Collected data -
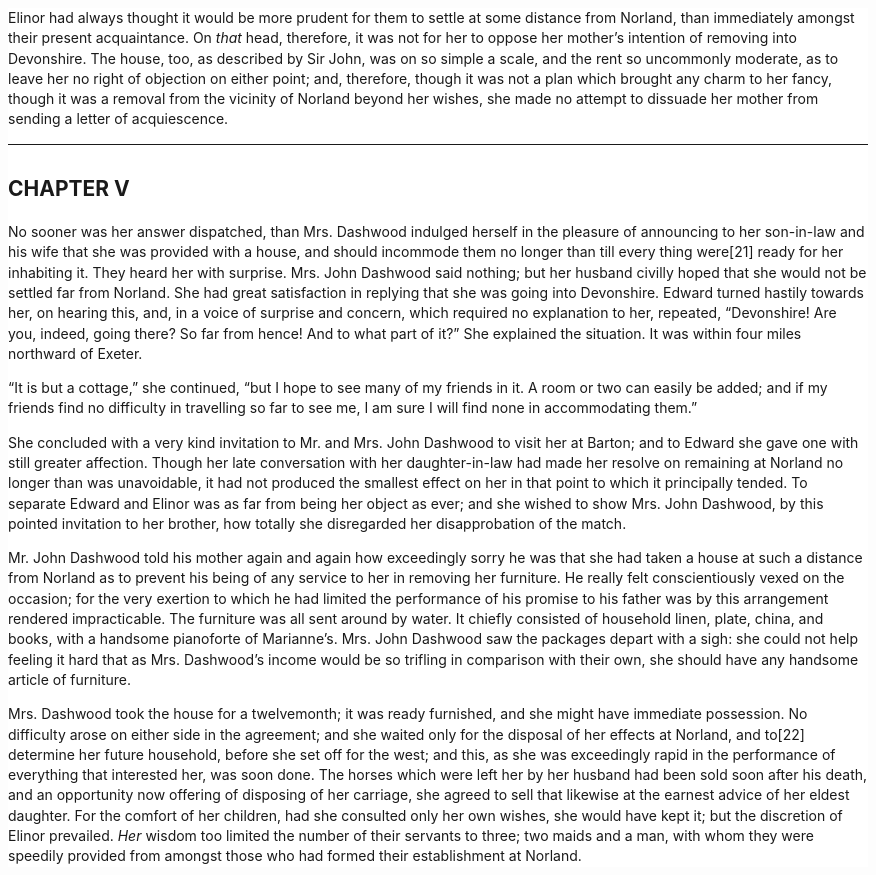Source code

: Elinor had always thought it would be more prudent for them to settle at some distance from Norland, than immediately amongst their present acquaintance. On *that* head, therefore, it was not for her to oppose her mother’s intention of removing into Devonshire. The house, too, as described by Sir John, was on so simple a scale, and the rent so uncommonly moderate, as to leave her no right of objection on either point; and, therefore, though it was not a plan which brought any charm to her fancy, though it was a removal from the vicinity of Norland beyond her wishes, she made no attempt to dissuade her mother from sending a letter of acquiescence.

------------------------------------------------------------------------

## <span id="CHAPTER_V"></span>CHAPTER V

No sooner was her answer dispatched, than Mrs. Dashwood indulged herself in the pleasure of announcing to her son-in-law and his wife that she was provided with a house, and should incommode them no longer than till every thing were<span class="pagenum"><span id="Page_21"></span>[21]</span> ready for her inhabiting it. They heard her with surprise. Mrs. John Dashwood said nothing; but her husband civilly hoped that she would not be settled far from Norland. She had great satisfaction in replying that she was going into Devonshire. Edward turned hastily towards her, on hearing this, and, in a voice of surprise and concern, which required no explanation to her, repeated, “Devonshire! Are you, indeed, going there? So far from hence! And to what part of it?” She explained the situation. It was within four miles northward of Exeter.

“It is but a cottage,” she continued, “but I hope to see many of my friends in it. A room or two can easily be added; and if my friends find no difficulty in travelling so far to see me, I am sure I will find none in accommodating them.”

She concluded with a very kind invitation to Mr. and Mrs. John Dashwood to visit her at Barton; and to Edward she gave one with still greater affection. Though her late conversation with her daughter-in-law had made her resolve on remaining at Norland no longer than was unavoidable, it had not produced the smallest effect on her in that point to which it principally tended. To separate Edward and Elinor was as far from being her object as ever; and she wished to show Mrs. John Dashwood, by this pointed invitation to her brother, how totally she disregarded her disapprobation of the match.

Mr. John Dashwood told his mother again and again how exceedingly sorry he was that she had taken a house at such a distance from Norland as to prevent his being of any service to her in removing her furniture. He really felt conscientiously vexed on the occasion; for the very exertion to which he had limited the performance of his promise to his father was by this arrangement rendered impracticable. The furniture was all sent around by water. It chiefly consisted of household linen, plate, china, and books, with a handsome pianoforte of Marianne’s. Mrs. John Dashwood saw the packages depart with a sigh: she could not help feeling it hard that as Mrs. Dashwood’s income would be so trifling in comparison with their own, she should have any handsome article of furniture.

Mrs. Dashwood took the house for a twelvemonth; it was ready furnished, and she might have immediate possession. No difficulty arose on either side in the agreement; and she waited only for the disposal of her effects at Norland, and to<span class="pagenum"><span id="Page_22"></span>[22]</span> determine her future household, before she set off for the west; and this, as she was exceedingly rapid in the performance of everything that interested her, was soon done. The horses which were left her by her husband had been sold soon after his death, and an opportunity now offering of disposing of her carriage, she agreed to sell that likewise at the earnest advice of her eldest daughter. For the comfort of her children, had she consulted only her own wishes, she would have kept it; but the discretion of Elinor prevailed. *Her* wisdom too limited the number of their servants to three; two maids and a man, with whom they were speedily provided from amongst those who had formed their establishment at Norland.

WHAT THE TASK ASKS -
From the first line to the last, please copy the data exactly, with the pictures left out.

ANSWER TO THE EXERCISE -
Source code

: Elinor had always thought it would be more prudent for them to settle at some distance from Norland, than immediately amongst their present acquaintance. On *that* head, therefore, it was not for her to oppose her mother’s intention of removing into Devonshire. The house, too, as described by Sir John, was on so simple a scale, and the rent so uncommonly moderate, as to leave her no right of objection on either point; and, therefore, though it was not a plan which brought any charm to her fancy, though it was a removal from the vicinity of Norland beyond her wishes, she made no attempt to dissuade her mother from sending a letter of acquiescence.

------------------------------------------------------------------------

## <span id="CHAPTER_V"></span>CHAPTER V

No sooner was her answer dispatched, than Mrs. Dashwood indulged herself in the pleasure of announcing to her son-in-law and his wife that she was provided with a house, and should incommode them no longer than till every thing were<span class="pagenum"><span id="Page_21"></span>[21]</span> ready for her inhabiting it. They heard her with surprise. Mrs. John Dashwood said nothing; but her husband civilly hoped that she would not be settled far from Norland. She had great satisfaction in replying that she was going into Devonshire. Edward turned hastily towards her, on hearing this, and, in a voice of surprise and concern, which required no explanation to her, repeated, “Devonshire! Are you, indeed, going there? So far from hence! And to what part of it?” She explained the situation. It was within four miles northward of Exeter.

“It is but a cottage,” she continued, “but I hope to see many of my friends in it. A room or two can easily be added; and if my friends find no difficulty in travelling so far to see me, I am sure I will find none in accommodating them.”

She concluded with a very kind invitation to Mr. and Mrs. John Dashwood to visit her at Barton; and to Edward she gave one with still greater affection. Though her late conversation with her daughter-in-law had made her resolve on remaining at Norland no longer than was unavoidable, it had not produced the smallest effect on her in that point to which it principally tended. To separate Edward and Elinor was as far from being her object as ever; and she wished to show Mrs. John Dashwood, by this pointed invitation to her brother, how totally she disregarded her disapprobation of the match.

Mr. John Dashwood told his mother again and again how exceedingly sorry he was that she had taken a house at such a distance from Norland as to prevent his being of any service to her in removing her furniture. He really felt conscientiously vexed on the occasion; for the very exertion to which he had limited the performance of his promise to his father was by this arrangement rendered impracticable. The furniture was all sent around by water. It chiefly consisted of household linen, plate, china, and books, with a handsome pianoforte of Marianne’s. Mrs. John Dashwood saw the packages depart with a sigh: she could not help feeling it hard that as Mrs. Dashwood’s income would be so trifling in comparison with their own, she should have any handsome article of furniture.

Mrs. Dashwood took the house for a twelvemonth; it was ready furnished, and she might have immediate possession. No difficulty arose on either side in the agreement; and she waited only for the disposal of her effects at Norland, and to<span class="pagenum"><span id="Page_22"></span>[22]</span> determine her future household, before she set off for the west; and this, as she was exceedingly rapid in the performance of everything that interested her, was soon done. The horses which were left her by her husband had been sold soon after his death, and an opportunity now offering of disposing of her carriage, she agreed to sell that likewise at the earnest advice of her eldest daughter. For the comfort of her children, had she consulted only her own wishes, she would have kept it; but the discretion of Elinor prevailed. *Her* wisdom too limited the number of their servants to three; two maids and a man, with whom they were speedily provided from amongst those who had formed their establishment at Norland.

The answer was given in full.